Front Cover: Great Book Jacket and Cover Design by Alan Powers
As we’ve seen over and over again, I am helpless in the face of a beautiful book, to the point of reading some not so fantastic books just because they’re so pretty. I’m endlessly fascinated by the codex itself as a work of art. One of my favorite things to do at the store is to re-shrink wrap beautiful, expensive books customers have torn the shrink wrap off of (and, almost universally, stuffed into the book, which I guess is considerate? Just ask, y’all, I love using the shrink wrap machine), because I can have a moment to appreciate the quality of the paper, the printing, and, of course, the cover art.
Front Cover: Great Book Jacket and Cover Design is one of those books I picked up from reading either Nancy Pearl’s Book Lust or More Book Lust, the books from whence the Spreadsheet spawned. (It’s past seven hundred books, so it gets a capital letter now. If I ever break one thousand, I’ll give it a name.) Accordingly, since Book Lust and More Book Lust came out in 2003 and 2005, respectively, it’s an older book, ending its coverage in 2001, the year it was published. This means that it misses out entirely on the young adult boom (where an already recognized audience focus exploded in the early aughts) and the accompanying cover design tropes and evolutions.
Although a 2014 edition of Front Cover might not touch on that at all—it barely touches on speculative fiction (managing to get the plot of Slaughterhouse-Five wrong in the process) and anything aimed at children. Instead, Front Cover focuses on the history of contemporary and crime fiction cover design. There’s nothing on the basics of cover design, which I was disappointed by. In fact, I was a little surprised that this was a pretty fluffy coffee table book. In the five years (!) it’s been on my reading list, I’d always imagined it to be a piece of more straightforward nonfiction instead of a DK book. (Which there’s nothing wrong with, of course!

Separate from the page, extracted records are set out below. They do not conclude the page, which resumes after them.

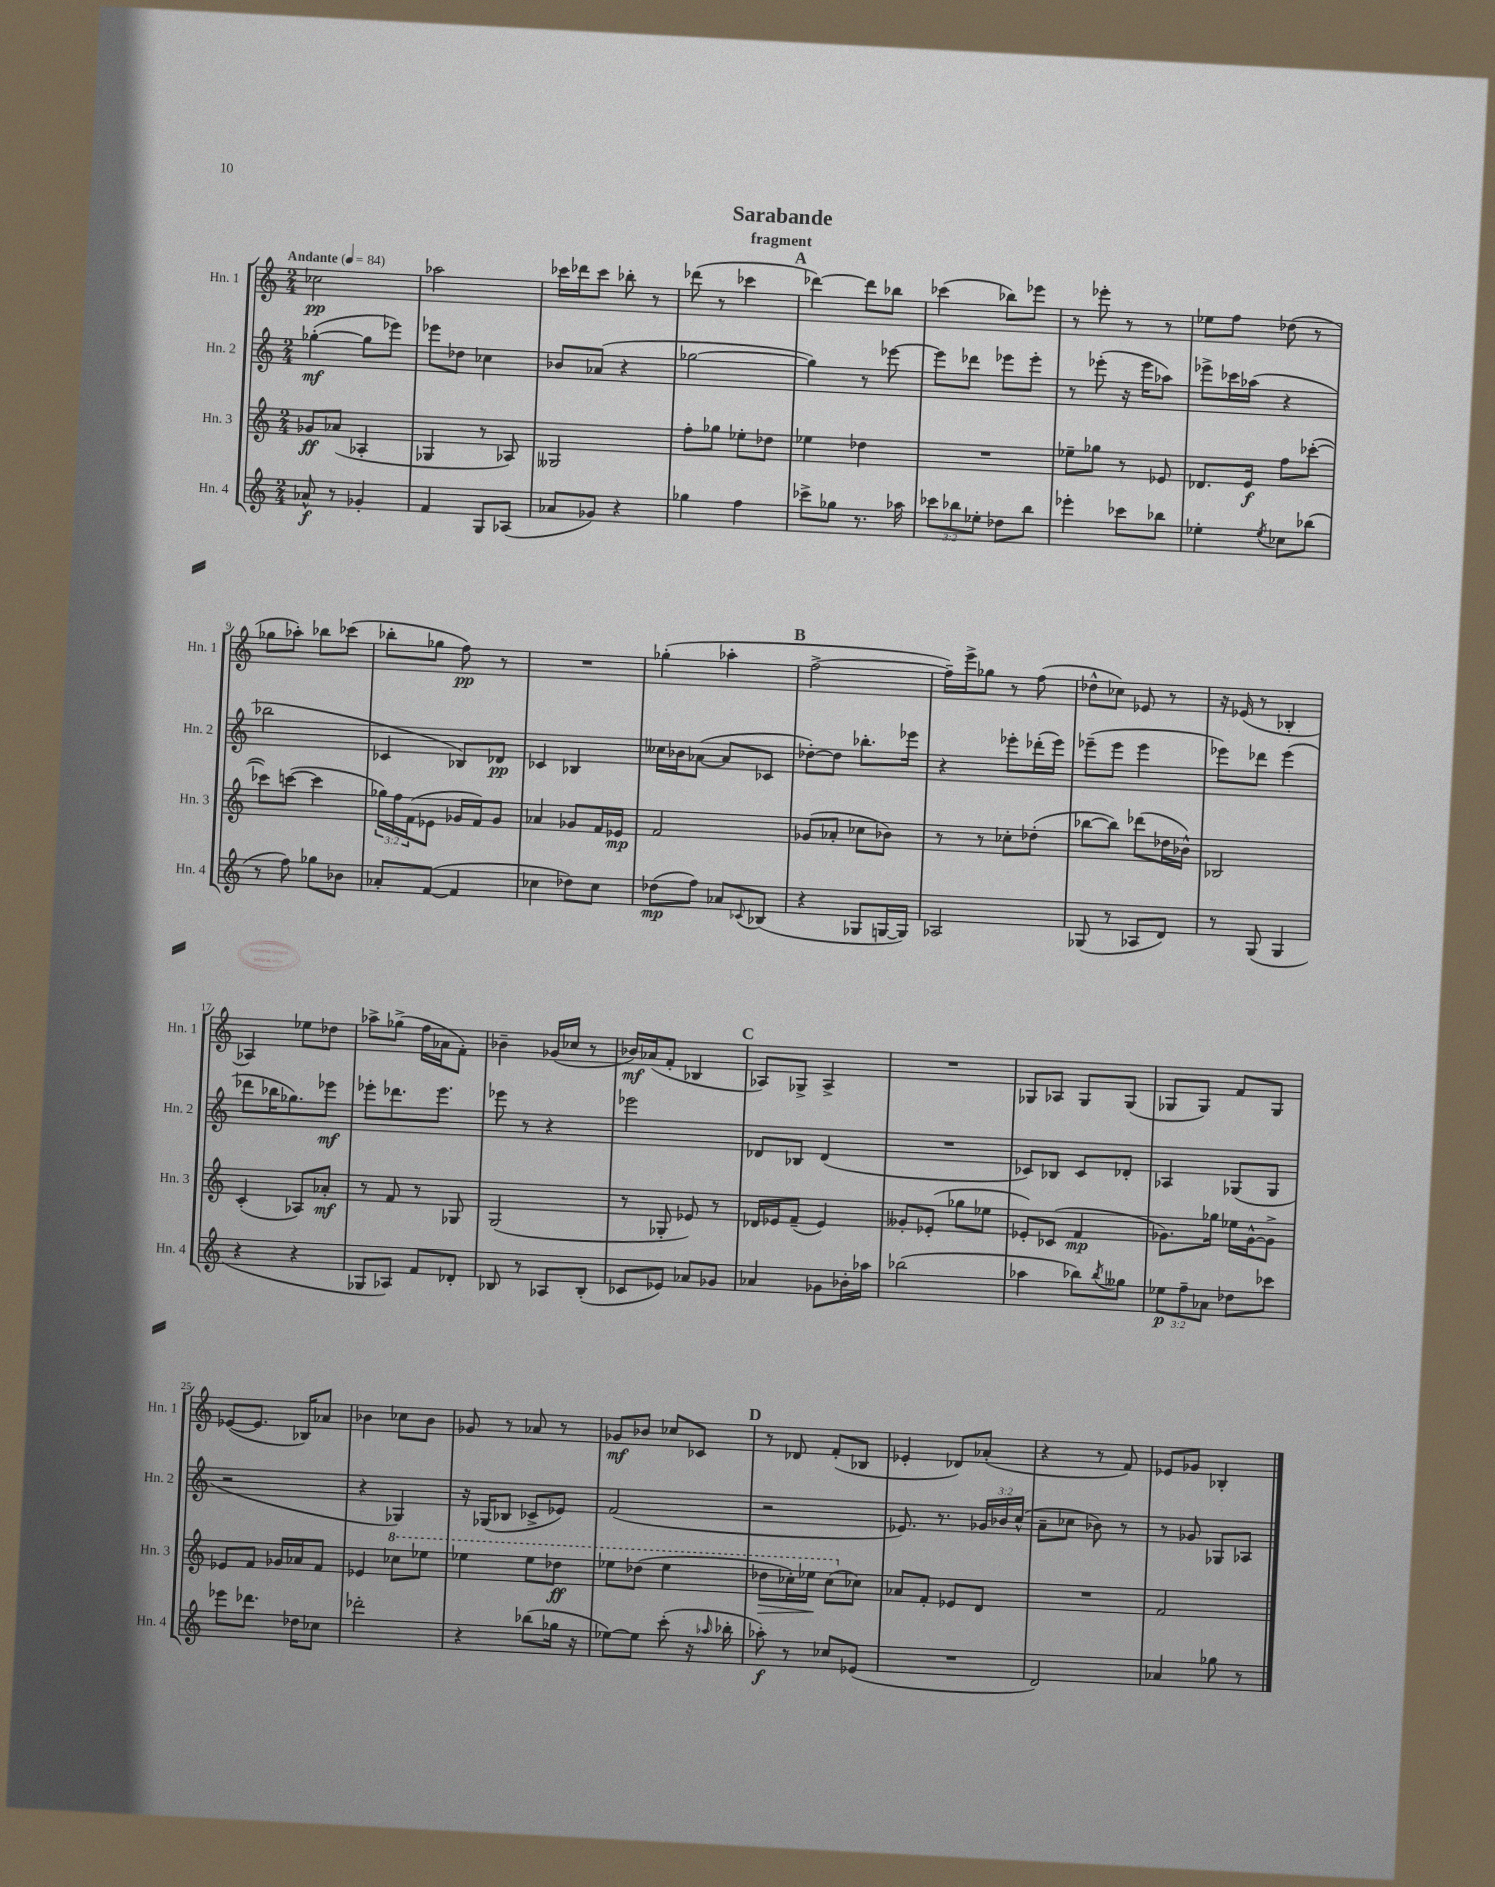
\header { title = "Sarabande" subtitle = "fragment" }
<<
\new StaffGroup <<
\new Staff = "s0" \with { instrumentName = "Hn. 1" shortInstrumentName = "Hn. 1" } {
    \clef treble \key c \major \numericTimeSignature \time 2/4 \tempo "Andante" 4 = 84
    ces''2\pp |
    aes''2 |
    ces'''16 des'''16 ces'''8 bes''8-. r8 |
    des'''8( r8 ces'''4 |
    \mark \markup { \bold "A" } des'''4~) des'''8 bes''8 |
    ces'''4( bes''8) ees'''8 |
    r8 ees'''8-. r8 r8 |
    ees''8 f''8 des''8( r8 |
    ges''8 aes''8-.) bes''8 ces'''8( |
    bes''8-. ges''8 f''8\pp) r8 |
    R2 |
    ges''4-.( aes''4-. |
    \mark \markup { \bold "B" } f''2~-> |
    f''16--) e'''16-> ges''8 r8 f''8( |
    des''8-^ ces''8) ees'8 r8 |
    r16 ees'16( r8 bes4-. |
    aes4) ees''8 des''8 |
    aes''8-> ges''8->( f''16 aes'16 f'8-.) |
    bes'4-- ges'16( ces''16 r8 |
    bes'16\mf) aes'16( f'8-. bes4 |
    \mark \markup { \bold "C" } aes8) ges8-> aes4-> |
    R2 |
    ges8 aes8 ges8 ges8( |
    ges8 ges8) f'8 ges8 |
    ees'8~( ees'8. bes16) aes'8 |
    bes'4 ces''8 bes'8 |
    ges'8 r8 aes'8 r8 |
    ges'8\mf bes'8 ces''8 ces'8 |
    \mark \markup { \bold "D" } r8 des'8 f'8-.( bes8 |
    ees'4-. des'8) aes'8-.( |
    r4 r8 f'8) |
    ees'8 ges'8 bes4-. \bar "|." |
}
\new Staff = "s1" \with { instrumentName = "Hn. 2" shortInstrumentName = "Hn. 2" } {
    \clef treble \key c \major \numericTimeSignature \time 2/4 \override Staff.TupletNumber.text = #tuplet-number::calc-fraction-text
    ges''4~-.\mf( ges''8 ees'''8) |
    ees'''8 des''8 ces''4 |
    bes'8 aes'8( r4 |
    ges''2~ |
    \mark \markup { \bold "A" } ges''4) r8 ees'''8~ |
    ees'''8 des'''8 ees'''8 ees'''8-. |
    r8 ees'''8-.( r16 ees'''16 aes''8) |
    ees'''8-> ces'''16 aes''16( r4 |
    bes''2 |
    ces'4 bes8) des'8\pp |
    ces'4 bes4 |
    ceses''16 bes'16 aes'8~( aes'8 ces'8 |
    \mark \markup { \bold "B" } des''8~-.) des''8 bes''8.-. ees'''16 |
    r4 ees'''8-. des'''16-.( ees'''16) |
    ees'''8--( ees'''8 ees'''4 |
    ees'''8) des'''8 ees'''4( |
    des'''8 bes''16 ges''8.) ees'''8\mf |
    ees'''8-. des'''8. ees'''8. |
    ees'''8 r8 r4 |
    ees'''2 |
    \mark \markup { \bold "C" } des'8 bes8 des'4( |
    R2 |
    ces'8) bes8 ces'8 des'8-. |
    aes4 ges8( ges8 |
    r2 |
    r4 ges4) |
    r16 ges16( bes8 ces'8-> ees'8) |
    f'2( |
    \mark \markup { \bold "D" } r2 |
    ees'8.) r8. \tuplet 3/2 { ges'16 bes'16 c''16-^( } |
    a'8-- ces''8 bes'8) r8 |
    r8 ges'8 ges8 aes8 \bar "|." |
}
\new Staff = "s2" \with { instrumentName = "Hn. 3" shortInstrumentName = "Hn. 3" } {
    \clef treble \key c \major \numericTimeSignature \time 2/4 \override Staff.TupletNumber.text = #tuplet-number::calc-fraction-text
    ges'8\ff aes'8( aes4-. |
    ges4 r8 aes8) |
    geses2 |
    f''8-. ges''8 ees''8-. des''8 |
    \mark \markup { \bold "A" } ees''4 des''4 |
    R2 |
    ees''8-- ges''8 r8 ees'8 |
    des'8. e'16\f f''8 ces'''8~-.( |
    ces'''8) c'''8~( c'''4 |
    \tuplet 3/2 { ges''16) f''16 f'16( } ees'8 ges'16 f'16) ges'8 |
    aes'4 ges'8 f'16 ees'16\mp |
    f'2 |
    \mark \markup { \bold "B" } ges'8( aes'8-. ces''8 bes'8) |
    r8 r8 ces''8-. des''8-.( |
    bes''8~ bes''8) des'''8( des''16 bes'16-^) |
    bes2 |
    c'4-.( aes8) aes'8-.\mf |
    r8 f'8 r8 ges8 |
    g2( |
    r8 ges8-. ees'8) r8 |
    \mark \markup { \bold "C" } des'16 ees'16 f'8--( ees'4) |
    geses'8-. ees'8-.( ges''8 ees''8 |
    ees'8-.) ces'8( f'4\mp |
    ges'8.) ges''16 ees''16 ges'16~-^ ges'8-> |
    ees'8 f'8 ges'16 aes'16 f'8 |
    ees'4 \ottava #1 ces'''8 ees'''8 |
    ees'''4 ees'''8 des'''8\ff |
    ees'''8 des'''8( ees'''4 |
    \mark \markup { \bold "D" } des'''8\> ces'''16-.) ees'''16\! ces'''8( \ottava #0 ces''8) |
    aes'8 f'8-. ees'8 d'8 |
    R2 |
    f'2 \bar "|." |
}
\new Staff = "s3" \with { instrumentName = "Hn. 4" shortInstrumentName = "Hn. 4" } {
    \clef treble \key c \major \numericTimeSignature \time 2/4 \override Staff.TupletNumber.text = #tuplet-number::calc-fraction-text
    aes'8-^\f r8 ges'4-. |
    f'4 g8 aes8( |
    aes'8 ges'8) r4 |
    ges''4 f''4 |
    \mark \markup { \bold "A" } ces'''8-> ges''8 r8. aes''16 |
    \tuplet 3/2 { ces'''8 bes''8 ees''8-. } des''8 bes''8 |
    ees'''4-. ces'''8 bes''8 |
    ees''4-. \acciaccatura { ees''8 } ces''8 bes''8( |
    r8 f''8) ges''8 bes'8 |
    aes'8-. f'8~( f'4 |
    ces''4 des''8) ces''8 |
    des''8\mp( f''8) aes'8 \appoggiatura { ces'8 } bes8( |
    \mark \markup { \bold "B" } r4 ges8 g16~ g16) |
    aes2 |
    ges8( r8 aes8 d'8) |
    r8 g8( g4 |
    r4 r4 |
    ges8 aes8) f'8 des'8-. |
    bes8 r8 aes8 bes8-.( |
    ces'8 ees'8) aes'8 ges'8 |
    \mark \markup { \bold "C" } aes'4 ges'8 bes'16-. aes''16 |
    bes''2( |
    aes''4 bes''8) \acciaccatura { bes''8 } geses''8 |
    \tuplet 3/2 { ees''8\p f''8-- aes'8 } des''8 ces'''8 |
    ees'''8 des'''8. des''16 ces''8 |
    des'''2-. |
    r4 bes''8( ges''16 r16 |
    ees''8~) ees''8 c'''8-.( r16 \grace { aes''16 } bes''16-. |
    \mark \markup { \bold "D" } aes''8-.\f) r8 ces''8 ees'8( |
    R2 |
    d'2) |
    aes'4 ges''8 r8 \bar "|." |
}
>>
>>
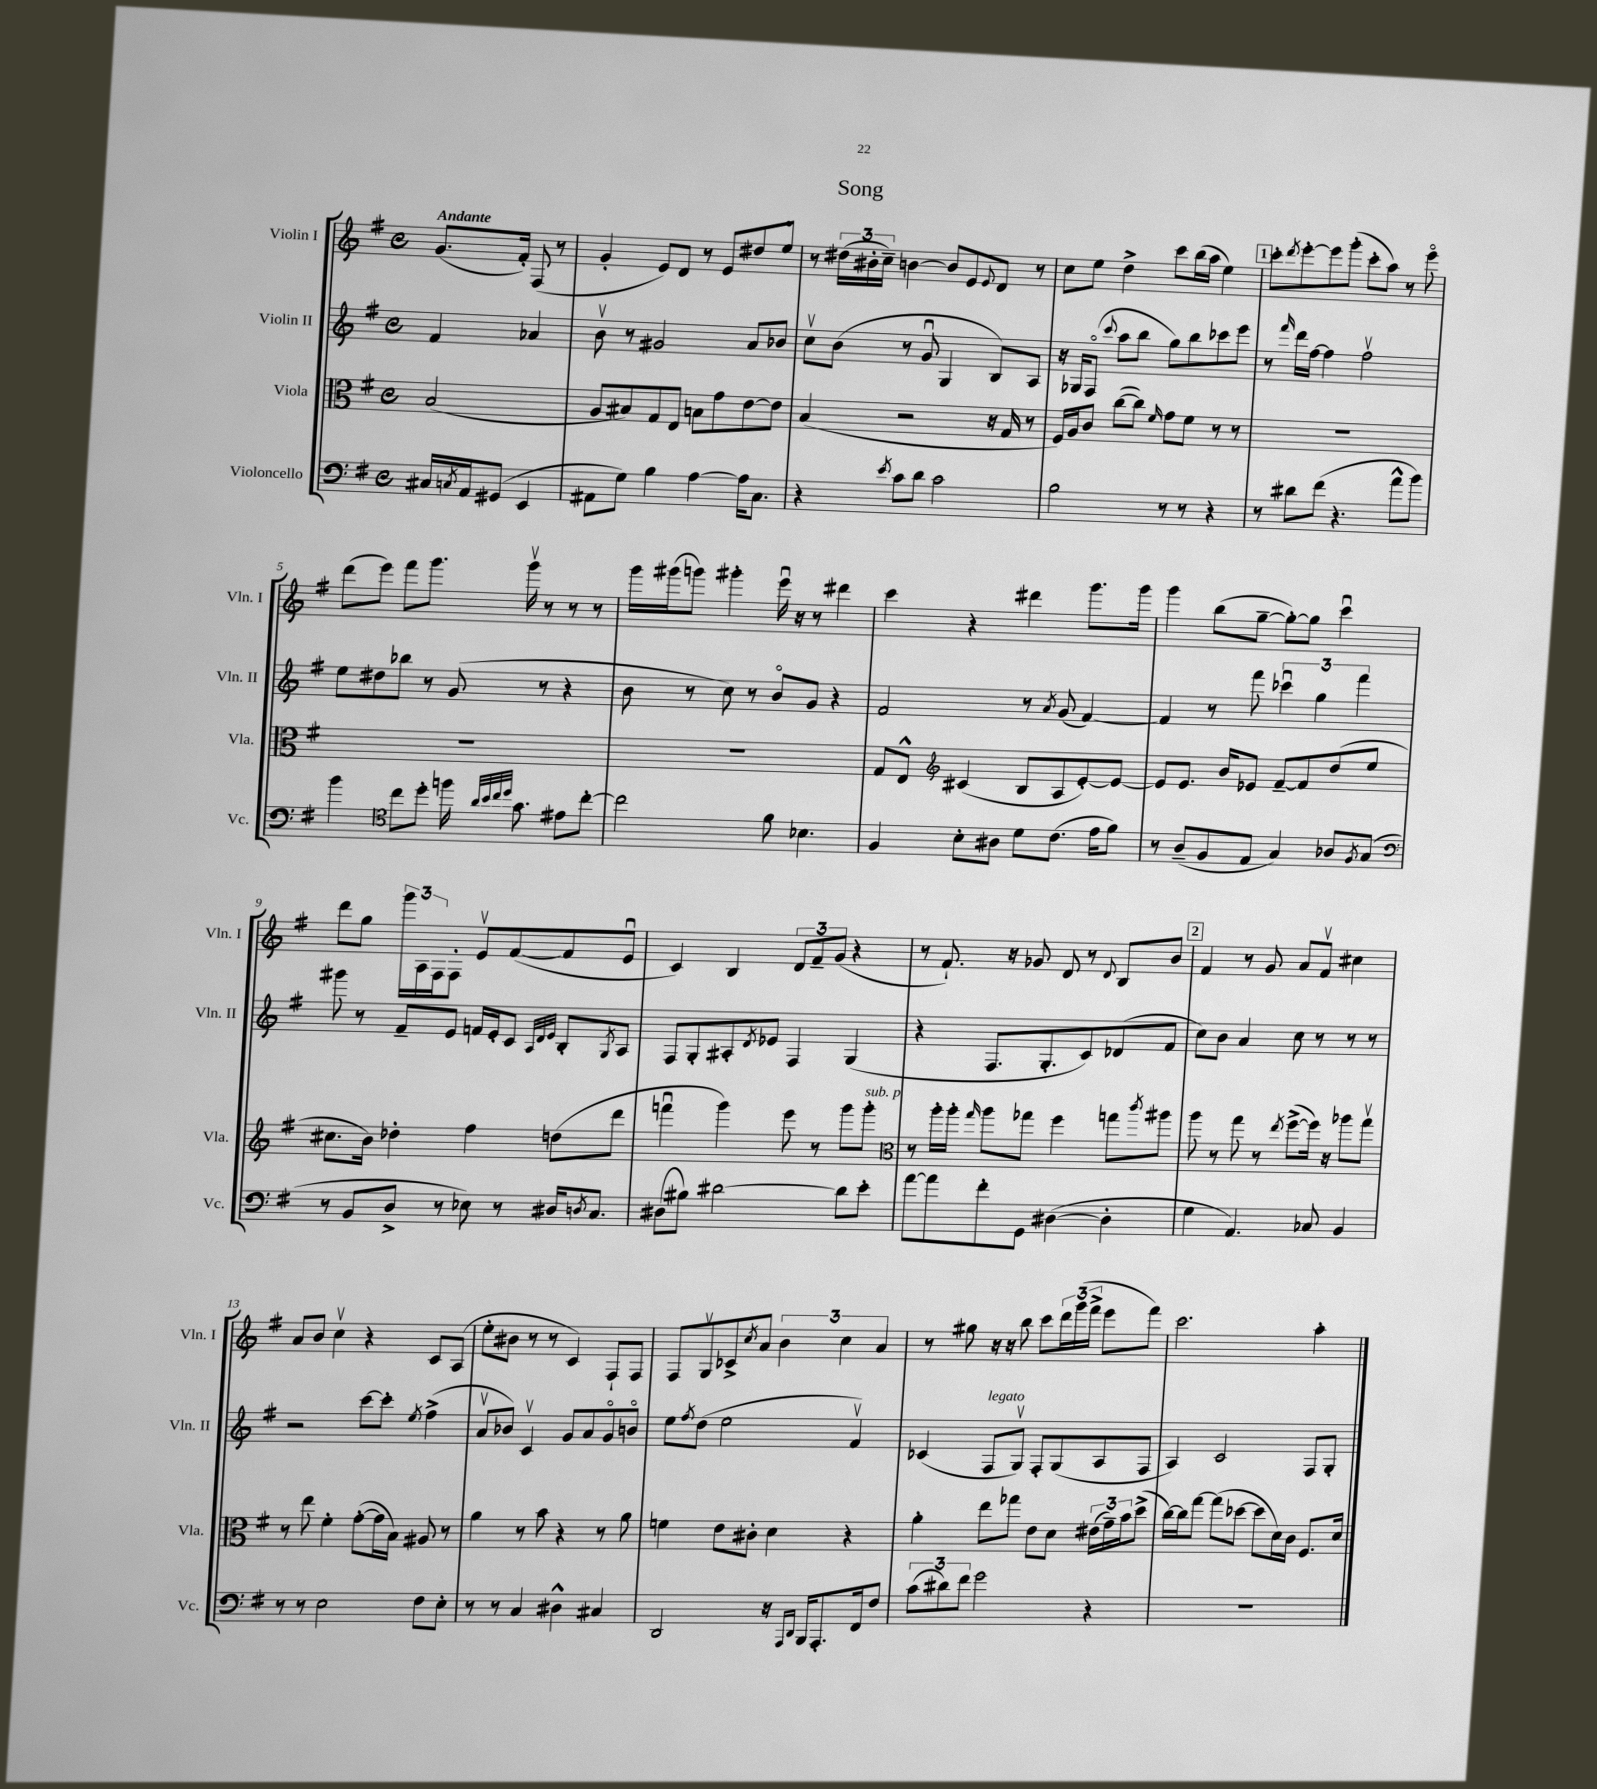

My absolute favorite book from childhood is DK’s The Illustrated Book of Myths.) While the little captions start off pointing out interesting things about each cover’s design—the influences from contemporary and concurrent artistic movements, for instance, or the power an author rarely wielded over how their book was presented—they start simply summarizing the novel behind the cover. And that’s not the point, unless you’re pointing out how the cover might, say, abstractly represent the story. This might be a side effect of the book’s placement in time; it’s easier to see artistic movements the farther away you are from them.
Front Cover introduces the book cover as a pretty unique piece of marketing. Books, after all, aren’t exactly the same as, say, dry pasta, where the product is the same and it’s only branding and marketing that differentiates them. A book cover can be just marketing, true; I’ve seen some lazy covers in my time. But the best book covers, the one that can influence or even define your reading of a novel, are also works of art. No wonder modern artists, inspired by the commercial world, did book covers to supplement their income in the 1930s. While I definitely think that an overview of the basics of cover design would emphasize this point more, there’s plenty of room for experimentation with the cover of a book. I’m always delighted when I come across an element I haven’t seen before—lately, it’s been those dust jackets that are shorter than their books. (Which are also a customer destruction magnet!)
So it’s not remotely as thorough and graphic design focused as I would have liked, but it’s nice enough to page through. Of particular note to me are the Gollancz covers and the Dell “Mapbacks”. After starting his own publishing firm in 1928, Victor Gollancz hired Stanley Morison (the guy who invented the Times Roman font) to design book covers that did not rely on pictures. (He hated those.) The ensuing yellow, typographically focused covers feel deliriously modern and fresh.
The Dell “Mapbacks” were thrillers or murder mysteries whose back covers featured a map of the novel’s main location by Ruth Belew. Unfortunately, the rise of blurbs and meant that Dell stopped this practice in 1951, but the books are gorgeous.
Bottom line: Front Cover is a pretty fluffy coffee table book, so don’t seek here for anything more in-depth on the history of cover design or graphic design. But I learned one or two things.
I rented this book from the public library.